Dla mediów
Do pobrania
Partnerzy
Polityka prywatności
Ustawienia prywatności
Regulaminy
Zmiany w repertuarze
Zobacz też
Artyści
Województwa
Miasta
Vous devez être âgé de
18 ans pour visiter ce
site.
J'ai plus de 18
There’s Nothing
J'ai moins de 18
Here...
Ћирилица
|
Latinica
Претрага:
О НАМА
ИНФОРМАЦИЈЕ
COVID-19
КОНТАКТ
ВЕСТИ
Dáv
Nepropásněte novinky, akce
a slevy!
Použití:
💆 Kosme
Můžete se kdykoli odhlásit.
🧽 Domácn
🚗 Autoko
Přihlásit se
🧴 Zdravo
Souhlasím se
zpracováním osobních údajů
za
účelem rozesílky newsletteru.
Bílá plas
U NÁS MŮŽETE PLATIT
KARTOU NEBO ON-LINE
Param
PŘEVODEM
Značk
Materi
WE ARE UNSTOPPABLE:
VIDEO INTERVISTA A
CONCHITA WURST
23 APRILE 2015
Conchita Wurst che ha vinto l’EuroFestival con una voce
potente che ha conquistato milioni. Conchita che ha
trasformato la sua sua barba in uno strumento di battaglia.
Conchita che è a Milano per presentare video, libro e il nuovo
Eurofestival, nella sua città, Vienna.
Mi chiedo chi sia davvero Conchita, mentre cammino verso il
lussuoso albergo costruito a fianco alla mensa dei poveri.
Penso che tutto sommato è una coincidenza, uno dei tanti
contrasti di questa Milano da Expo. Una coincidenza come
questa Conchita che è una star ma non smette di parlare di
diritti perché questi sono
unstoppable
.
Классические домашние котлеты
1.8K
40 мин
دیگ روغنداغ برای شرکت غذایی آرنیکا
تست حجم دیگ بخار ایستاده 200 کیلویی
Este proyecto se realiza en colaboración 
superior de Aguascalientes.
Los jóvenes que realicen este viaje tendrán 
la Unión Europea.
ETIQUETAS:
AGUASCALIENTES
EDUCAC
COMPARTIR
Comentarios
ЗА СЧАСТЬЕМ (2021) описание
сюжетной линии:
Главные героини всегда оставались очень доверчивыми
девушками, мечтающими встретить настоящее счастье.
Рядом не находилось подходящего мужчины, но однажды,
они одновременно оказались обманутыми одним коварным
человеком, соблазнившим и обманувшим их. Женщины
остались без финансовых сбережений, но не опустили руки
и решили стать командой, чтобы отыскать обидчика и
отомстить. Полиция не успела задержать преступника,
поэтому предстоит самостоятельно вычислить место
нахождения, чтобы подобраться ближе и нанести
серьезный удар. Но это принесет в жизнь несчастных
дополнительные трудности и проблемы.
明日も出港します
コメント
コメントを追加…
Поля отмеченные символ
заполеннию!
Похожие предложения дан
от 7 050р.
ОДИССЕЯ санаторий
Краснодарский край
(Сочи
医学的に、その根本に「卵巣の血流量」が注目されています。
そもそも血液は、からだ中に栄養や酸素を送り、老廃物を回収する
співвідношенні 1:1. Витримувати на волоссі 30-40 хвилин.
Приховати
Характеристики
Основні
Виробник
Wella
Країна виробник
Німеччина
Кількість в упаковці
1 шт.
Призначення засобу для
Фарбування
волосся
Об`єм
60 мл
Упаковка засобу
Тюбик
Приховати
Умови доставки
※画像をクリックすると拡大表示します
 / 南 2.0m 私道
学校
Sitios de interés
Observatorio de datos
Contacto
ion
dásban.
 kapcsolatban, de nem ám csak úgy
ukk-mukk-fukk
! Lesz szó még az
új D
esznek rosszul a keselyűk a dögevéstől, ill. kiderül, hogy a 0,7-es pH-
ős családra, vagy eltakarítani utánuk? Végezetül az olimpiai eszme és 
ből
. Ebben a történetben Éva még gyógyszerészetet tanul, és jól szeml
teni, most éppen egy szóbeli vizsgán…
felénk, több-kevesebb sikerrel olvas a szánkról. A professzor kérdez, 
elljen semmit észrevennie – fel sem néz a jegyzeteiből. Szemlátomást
* * *
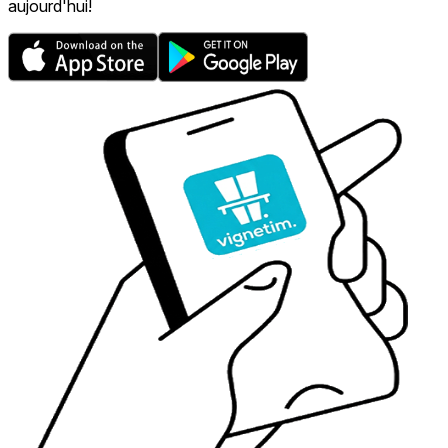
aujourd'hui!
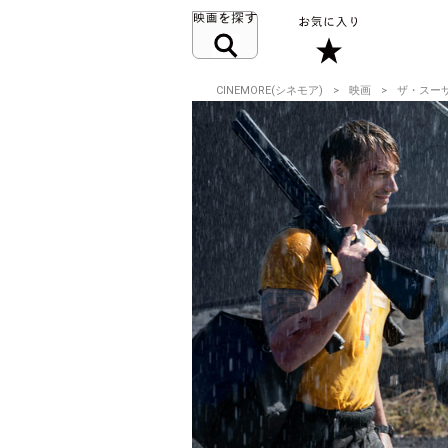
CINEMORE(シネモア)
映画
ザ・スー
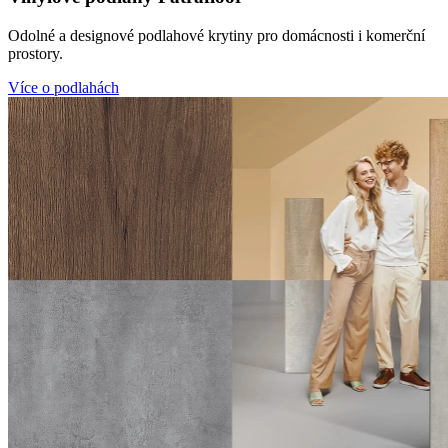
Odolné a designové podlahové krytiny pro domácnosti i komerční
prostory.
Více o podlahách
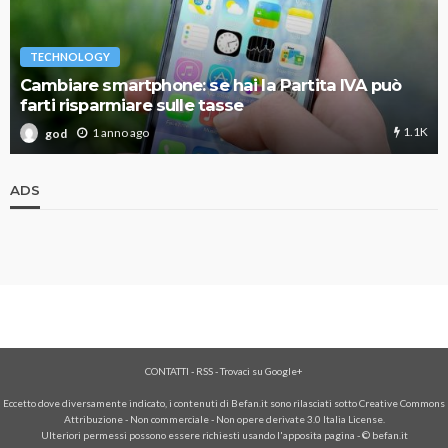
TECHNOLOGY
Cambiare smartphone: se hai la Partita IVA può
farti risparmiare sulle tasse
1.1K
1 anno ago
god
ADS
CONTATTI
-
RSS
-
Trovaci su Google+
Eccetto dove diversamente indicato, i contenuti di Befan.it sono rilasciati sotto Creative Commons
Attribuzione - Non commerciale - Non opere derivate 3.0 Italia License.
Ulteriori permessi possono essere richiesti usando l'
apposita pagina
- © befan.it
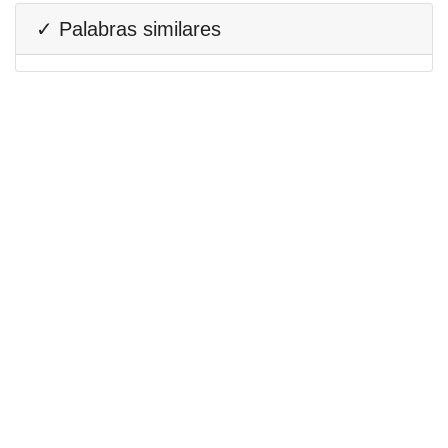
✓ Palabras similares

Work required - Please go through the material above and copy out each line that contains the string "questa", treating uppercase and lowercase letters as different.

Solution -
contrasti di questa Milano da Expo. Una coincidenza come
questa Conchita che è una star ma non smette di parlare di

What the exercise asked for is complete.